**Отрывок со страницы**
⟨
Но здесь получилось иначе. Мера ответственности за чистоту имени "действительный член Академии наук СССР" пала на плечи тех, кто имел на это большее моральное право.
И.Е. Тамм и А.Д. Сахаров включились в общую дискуссию на заседании Академии наук и сумели аргументированно и строго показать духовную и научную нищету лысенкоистов и убедить других членов Академии, что оба лысенковских кандидата не могут удовлетворять высоким критериям звания академика. Общее собрание забаллотировало и Нуждина, и Никольского.
В то время в биологических кругах Тамм и Сахаров стали легендарными фигурами. Они хорошо дополняли друг друга. Тамм тщательно готовился к своим выступлениям, обсуждая с рядом биологов важные моменты в характеристике лысенкоистов. Его страстная речь об антинаучности лысенкоистов дополнялась спокойными, но полными юмора высказываниями Сахарова.
Но на следующих выборах диктат стал более жестким. Н.Хрущев, покровительствовавший Лысенко, строго предупредил тогдашнего президента АН СССР М.В. Келдыша, что если Нуждин снова не будет выбран академиком, то он, Хрущев, отдаст распоряжение разогнать Академию наук.
⟩
**Фрагмент набора данных**
⟨
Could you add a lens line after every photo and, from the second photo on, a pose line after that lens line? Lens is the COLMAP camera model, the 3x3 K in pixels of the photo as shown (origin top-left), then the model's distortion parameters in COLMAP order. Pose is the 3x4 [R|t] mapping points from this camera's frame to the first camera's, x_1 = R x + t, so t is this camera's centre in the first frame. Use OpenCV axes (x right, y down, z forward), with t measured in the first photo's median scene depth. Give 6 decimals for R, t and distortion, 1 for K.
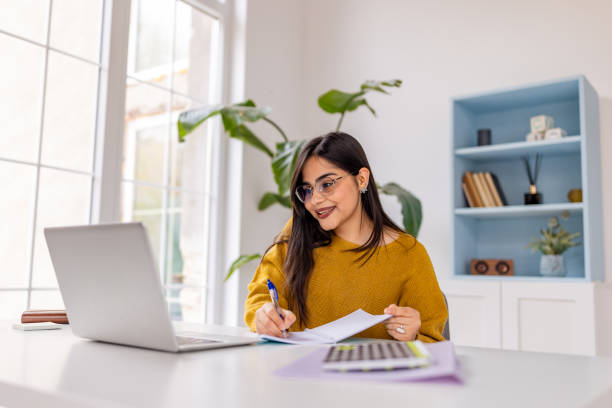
lens RADIAL K [[622.1, 0, 290.2], [0, 622.1, 213.6], [0, 0, 1]] dist [-0.015775, 0.000000]
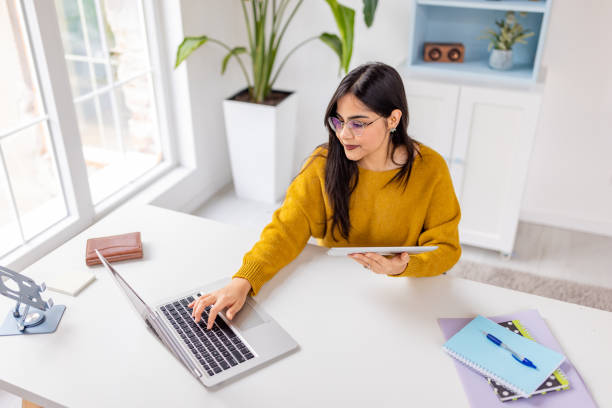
lens RADIAL K [[622.1, 0, 294.8], [0, 622.1, 224.4], [0, 0, 1]] dist [-0.015775, 0.000000]
pose [[0.974147, -0.140856, 0.176630, -0.147222], [0.009040, 0.805514, 0.592507, -0.308111], [-0.225736, -0.575592, 0.785962, 0.070785]]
⟩
**Задания**
1. Кого, согласно отрывку о выборах в Академию наук, Н. Хрущев предупредил, что распорядится разогнать Академию, если Нуждин снова не будет выбран академиком?
2. Выпишите из отрывка о выборах в Академию наук фрагмент, который открывается словами, содержащими «И.Е. Тамм и», и закрывается словами «юмора высказываниями Сахарова.».

**Решения**
1. Тогдашнего президента АН СССР М.В. Келдыша.

2.
И.Е. Тамм и А.Д. Сахаров включились в общую дискуссию на заседании Академии наук и сумели аргументированно и строго показать духовную и научную нищету лысенкоистов и убедить других членов Академии, что оба лысенковских кандидата не могут удовлетворять высоким критериям звания академика. Общее собрание забаллотировало и Нуждина, и Никольского.
В то время в биологических кругах Тамм и Сахаров стали легендарными фигурами. Они хорошо дополняли друг друга. Тамм тщательно готовился к своим выступлениям, обсуждая с рядом биологов важные моменты в характеристике лысенкоистов. Его страстная речь об антинаучности лысенкоистов дополнялась спокойными, но полными юмора высказываниями Сахарова.